--- THE DATA Enclosed Below ---

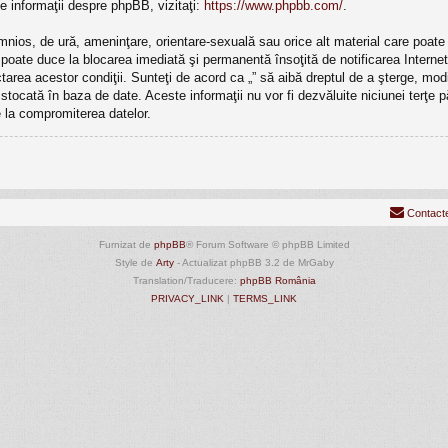
e informaţii despre phpBB, vizitaţi:
https://www.phpbb.com/
.
mnios, de ură, ameninţare, orientare-sexuală sau orice alt material care poate v
ri poate duce la blocarea imediată şi permanentă însoţită de notificarea Inte
ectarea acestor condiţii. Sunteţi de acord ca „” să aibă dreptul de a şterge, m
e stocată în baza de date. Aceste informaţii nu vor fi dezvăluite niciunei terţ
 la compromiterea datelor.
Contact
Furnizat de
phpBB
® Forum Software © phpBB Limited
Style de
Arty
- Actualizat phpBB 3.2 de MrGaby
Translation/Traducere:
phpBB România
PRIVACY_LINK
|
TERMS_LINK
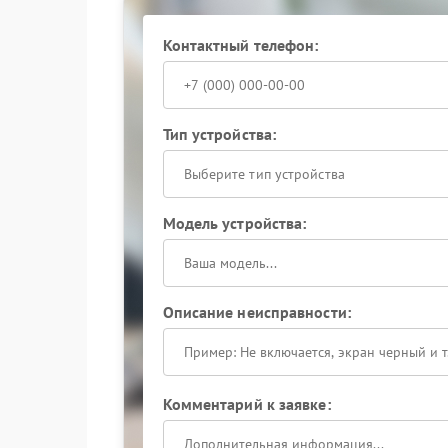
При первых признаках неисправности материн
сервисный центр Xiaomi. Это позволит миними
Контактный телефон:
полную функциональность в кратчайшие сроки
Тип устройства:
Выберите тип устройства
Модель устройства:
Описание неисправности:
Комментарий к заявке:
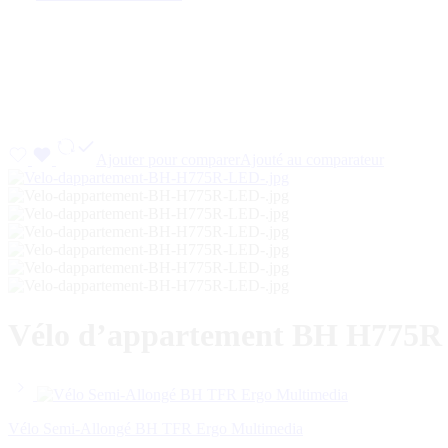
Ajouter pour comparer
Ajouté au comparateur
Vélo d’appartement BH H775
Vélo Semi-Allongé BH TFR Ergo Multimedia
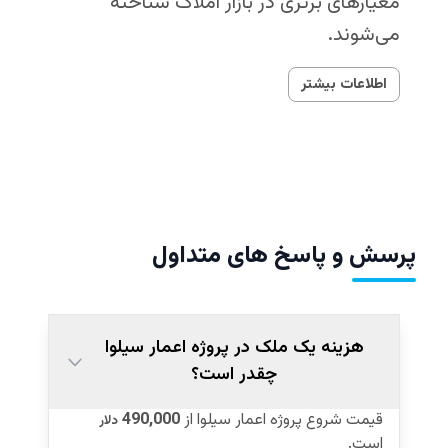
معیارهای برتری در بازار املاک شناخته
می‌شوند.
اطلاعات بیشتر
پرسش و پاسخ های متداول
هزینه یک ملک در پروژه اعمار سیلوا
چقدر است؟
قیمت شروع پروژه اعمار سیلوا از
490,000
دلار
است.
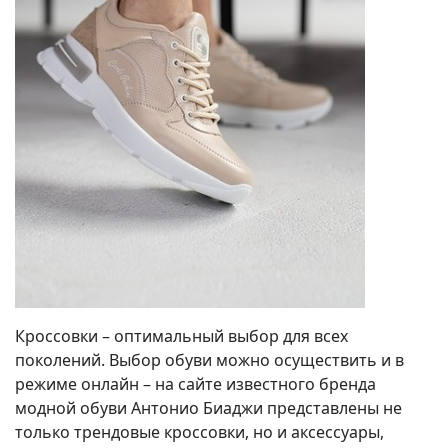
Кроссовки – оптимальный выбор для всех
поколений. Выбор обуви можно осуществить и в
режиме онлайн – на сайте известного бренда
модной обуви Антонио Биаджи представлены не
только трендовые кроссовки, но и аксессуары,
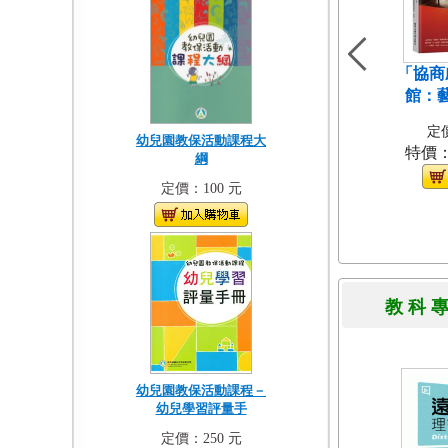
「協商
館：
定價
幼兒園教保活動課程大
特價
綱
定價：100 元
教 科 
幼兒園教保活動課程－
幼兒學習評量手
定價：250 元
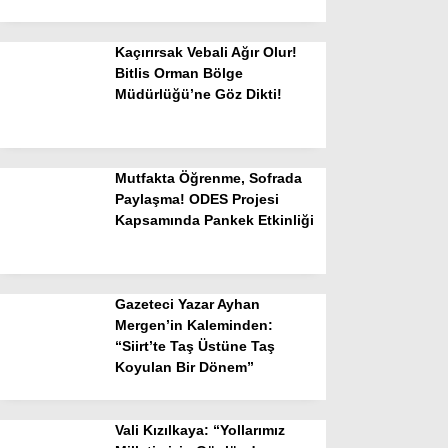
Kaçırırsak Vebali Ağır Olur!
Bitlis Orman Bölge
Müdürlüğü’ne Göz Dikti!
Mutfakta Öğrenme, Sofrada
Paylaşma! ODES Projesi
Kapsamında Pankek Etkinliği
Gazeteci Yazar Ayhan
Mergen’in Kaleminden:
“Siirt’te Taş Üstüne Taş
Koyulan Bir Dönem”
Vali Kızılkaya: “Yollarımız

--- End of Enclosed THE DATA ---

**TASK REQUIREMENTS**
Reproduce the text of every row above without alteration, omitting the pictures.

**SOLUTION FOR THIS PROBLEM**
e informaţii despre phpBB, vizitaţi:
https://www.phpbb.com/
.
mnios, de ură, ameninţare, orientare-sexuală sau orice alt material care poate v
ri poate duce la blocarea imediată şi permanentă însoţită de notificarea Inte
ectarea acestor condiţii. Sunteţi de acord ca „” să aibă dreptul de a şterge, m
e stocată în baza de date. Aceste informaţii nu vor fi dezvăluite niciunei terţ
 la compromiterea datelor.
Contact
Furnizat de
phpBB
® Forum Software © phpBB Limited
Style de
Arty
- Actualizat phpBB 3.2 de MrGaby
Translation/Traducere:
phpBB România
PRIVACY_LINK
|
TERMS_LINK
При первых признаках неисправности материн
сервисный центр Xiaomi. Это позволит миними
Контактный телефон:
полную функциональность в кратчайшие сроки
Тип устройства:
Выберите тип устройства
Модель устройства:
Описание неисправности:
Комментарий к заявке:
Ajouter pour comparer
Ajouté au comparateur
Vélo d’appartement BH H775
Vélo Semi-Allongé BH TFR Ergo Multimedia
معیارهای برتری در بازار املاک شناخته
می‌شوند.
اطلاعات بیشتر
پرسش و پاسخ های متداول
هزینه یک ملک در پروژه اعمار سیلوا
چقدر است؟
قیمت شروع پروژه اعمار سیلوا از
490,000
دلار
است.
Кроссовки – оптимальный выбор для всех
поколений. Выбор обуви можно осуществить и в
режиме онлайн – на сайте известного бренда
модной обуви Антонио Биаджи представлены не
только трендовые кроссовки, но и аксессуары,
「協商
館：
定價
幼兒園教保活動課程大
特價
綱
定價：100 元
教 科 
幼兒園教保活動課程－
幼兒學習評量手
定價：250 元
Kaçırırsak Vebali Ağır Olur!
Bitlis Orman Bölge
Müdürlüğü’ne Göz Dikti!
Mutfakta Öğrenme, Sofrada
Paylaşma! ODES Projesi
Kapsamında Pankek Etkinliği
Gazeteci Yazar Ayhan
Mergen’in Kaleminden:
“Siirt’te Taş Üstüne Taş
Koyulan Bir Dönem”
Vali Kızılkaya: “Yollarımız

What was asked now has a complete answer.